Aim of the exercise: Render all of the text in the data below as a single JSON list of strings, one string per line, omitting blank lines. Leave the pictures out.

Records provided:
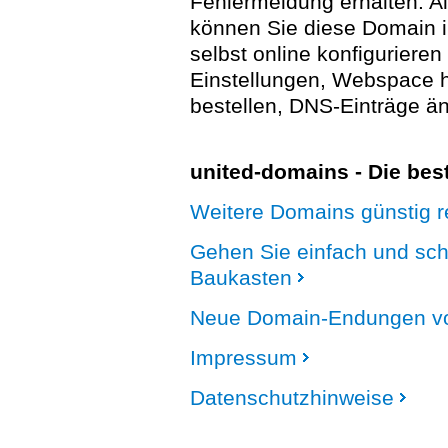
Fehlermeldung erhalten. A
können Sie diese Domain 
selbst online konfigurieren
Einstellungen, Webspace
bestellen, DNS-Einträge än
united-domains - Die be
Weitere Domains günstig re
Gehen Sie einfach und sc
Baukasten
Neue Domain-Endungen vo
Impressum
Datenschutzhinweise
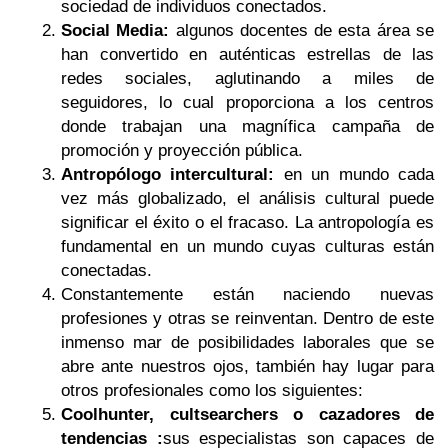
sociedad de individuos conectados.
Social Media:
algunos docentes de esta área se
han convertido en auténticas estrellas de las
redes sociales, aglutinando a miles de
seguidores, lo cual proporciona a los centros
donde trabajan una magnífica campaña de
promoción y proyección pública.
Antropólogo intercultural:
en un mundo cada
vez más globalizado, el análisis cultural puede
significar el éxito o el fracaso. La antropología es
fundamental en un mundo cuyas culturas están
conectadas.
Constantemente están naciendo nuevas
profesiones y otras se reinventan. Dentro de este
inmenso mar de posibilidades laborales que se
abre ante nuestros ojos, también hay lugar para
otros profesionales como los siguientes:
Coolhunter, cultsearchers o cazadores de
tendencias :
sus especialistas son capaces de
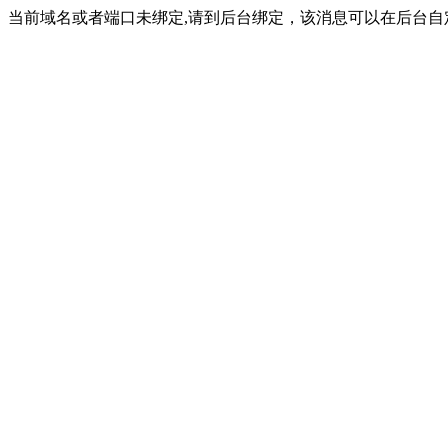
当前域名或者端口未绑定,请到后台绑定，该消息可以在后台自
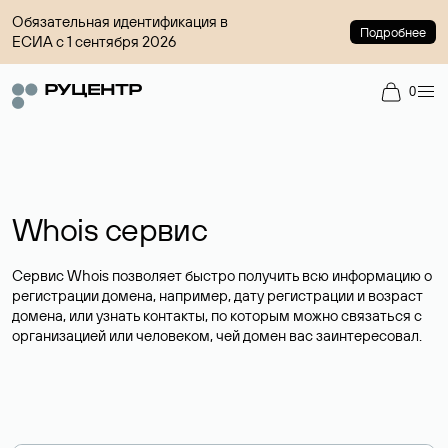
Обязательная идентификация в
Подробнее
ЕСИА с 1 сентября 2026
0
Whois сервис
Сервис Whois позволяет быстро получить всю информацию о
регистрации домена, например, дату регистрации и возраст
домена, или узнать контакты, по которым можно связаться с
организацией или человеком, чей домен вас заинтересовал.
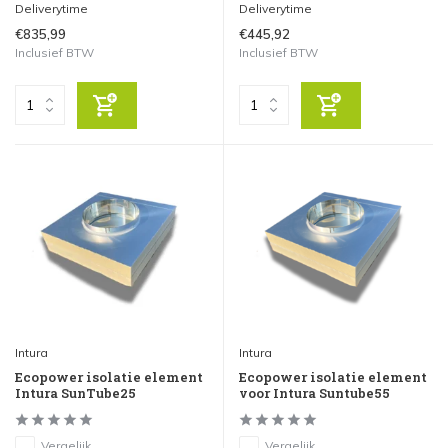
Deliverytime
Deliverytime
€835,99
€445,92
Inclusief BTW
Inclusief BTW
Intura
Intura
Ecopower isolatie element
Ecopower isolatie element
Intura SunTube25
voor Intura Suntube55
Vergelijk
Vergelijk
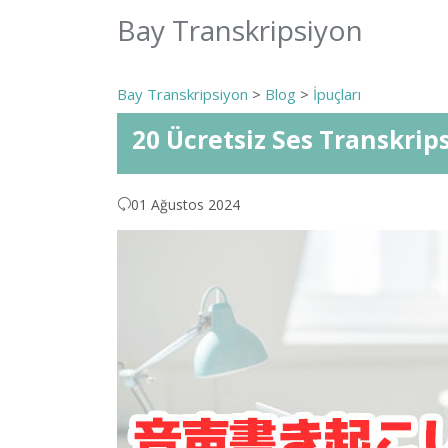
Bay Transkripsiyon
Bay Transkripsiyon
>
Blog
>
İpuçları
20 Ücretsiz Ses Transkri
01 Ağustos 2024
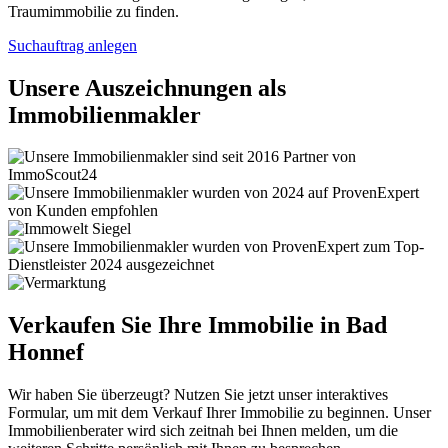
Traumimmobilie zu finden.
Suchauftrag anlegen
Unsere Auszeichnungen als
Immobilienmakler
Verkaufen Sie Ihre Immobilie in Bad
Honnef
Wir haben Sie überzeugt? Nutzen Sie jetzt unser interaktives
Formular, um mit dem Verkauf Ihrer Immobilie zu beginnen. Unser
Immobilienberater wird sich zeitnah bei Ihnen melden, um die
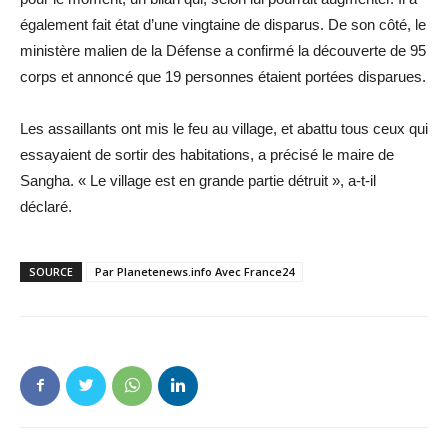
également fait état d’une vingtaine de disparus. De son côté, le
ministère malien de la Défense a confirmé la découverte de 95
corps et annoncé que 19 personnes étaient portées disparues.
Les assaillants ont mis le feu au village, et abattu tous ceux qui
essayaient de sortir des habitations, a précisé le maire de
Sangha. « Le village est en grande partie détruit », a-t-il
déclaré.
SOURCE
Par Planetenews.info Avec France24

Answer area:
[
  "Fehlermeldung erhalten. A",
  "können Sie diese Domain ",
  "selbst online konfigurieren",
  "Einstellungen, Webspace",
  "bestellen, DNS-Einträge än",
  "united-domains - Die be",
  "Weitere Domains günstig re",
  "Gehen Sie einfach und sc",
  "Baukasten",
  "Neue Domain-Endungen vo",
  "Impressum",
  "Datenschutzhinweise",
  "sociedad de individuos conectados.",
  "Social Media:",
  "algunos docentes de esta área se",
  "han convertido en auténticas estrellas de las",
  "redes sociales, aglutinando a miles de",
  "seguidores, lo cual proporciona a los centros",
  "donde trabajan una magnífica campaña de",
  "promoción y proyección pública.",
  "Antropólogo intercultural:",
  "en un mundo cada",
  "vez más globalizado, el análisis cultural puede",
  "significar el éxito o el fracaso. La antropología es",
  "fundamental en un mundo cuyas culturas están",
  "conectadas.",
  "Constantemente están naciendo nuevas",
  "profesiones y otras se reinventan. Dentro de este",
  "inmenso mar de posibilidades laborales que se",
  "abre ante nuestros ojos, también hay lugar para",
  "otros profesionales como los siguientes:",
  "Coolhunter, cultsearchers o cazadores de",
  "tendencias :",
  "sus especialistas son capaces de",
  "当前域名或者端口未绑定,请到后台绑定，该消息可以在后台自",
  "Обязательная идентификация в",
  "Подробнее",
  "ЕСИА с 1 сентября 2026",
  "0",
  "Whois сервис",
  "Сервис Whois позволяет быстро получить всю информацию о",
  "регистрации домена, например, дату регистрации и возраст",
  "домена, или узнать контакты, по которым можно связаться с",
  "организацией или человеком, чей домен вас заинтересовал.",
  "Deliverytime",
  "Deliverytime",
  "€835,99",
  "€445,92",
  "Inclusief BTW",
  "Inclusief BTW",
  "Intura",
  "Intura",
  "Ecopower isolatie element",
  "Ecopower isolatie element",
  "Intura SunTube25",
  "voor Intura Suntube55",
  "Vergelijk",
  "Vergelijk",
  "Bay Transkripsiyon",
  "Bay Transkripsiyon",
  ">",
  "Blog",
  ">",
  "İpuçları",
  "20 Ücretsiz Ses Transkri",
  "01 Ağustos 2024",
  "Traumimmobilie zu finden.",
  "Suchauftrag anlegen",
  "Unsere Auszeichnungen als",
  "Immobilienmakler",
  "Verkaufen Sie Ihre Immobilie in Bad",
  "Honnef",
  "Wir haben Sie überzeugt? Nutzen Sie jetzt unser interaktives",
  "Formular, um mit dem Verkauf Ihrer Immobilie zu beginnen. Unser",
  "Immobilienberater wird sich zeitnah bei Ihnen melden, um die",
  "également fait état d’une vingtaine de disparus. De son côté, le",
  "ministère malien de la Défense a confirmé la découverte de 95",
  "corps et annoncé que 19 personnes étaient portées disparues.",
  "Les assaillants ont mis le feu au village, et abattu tous ceux qui",
  "essayaient de sortir des habitations, a précisé le maire de",
  "Sangha. « Le village est en grande partie détruit », a-t-il",
  "déclaré.",
  "SOURCE",
  "Par Planetenews.info Avec France24"
]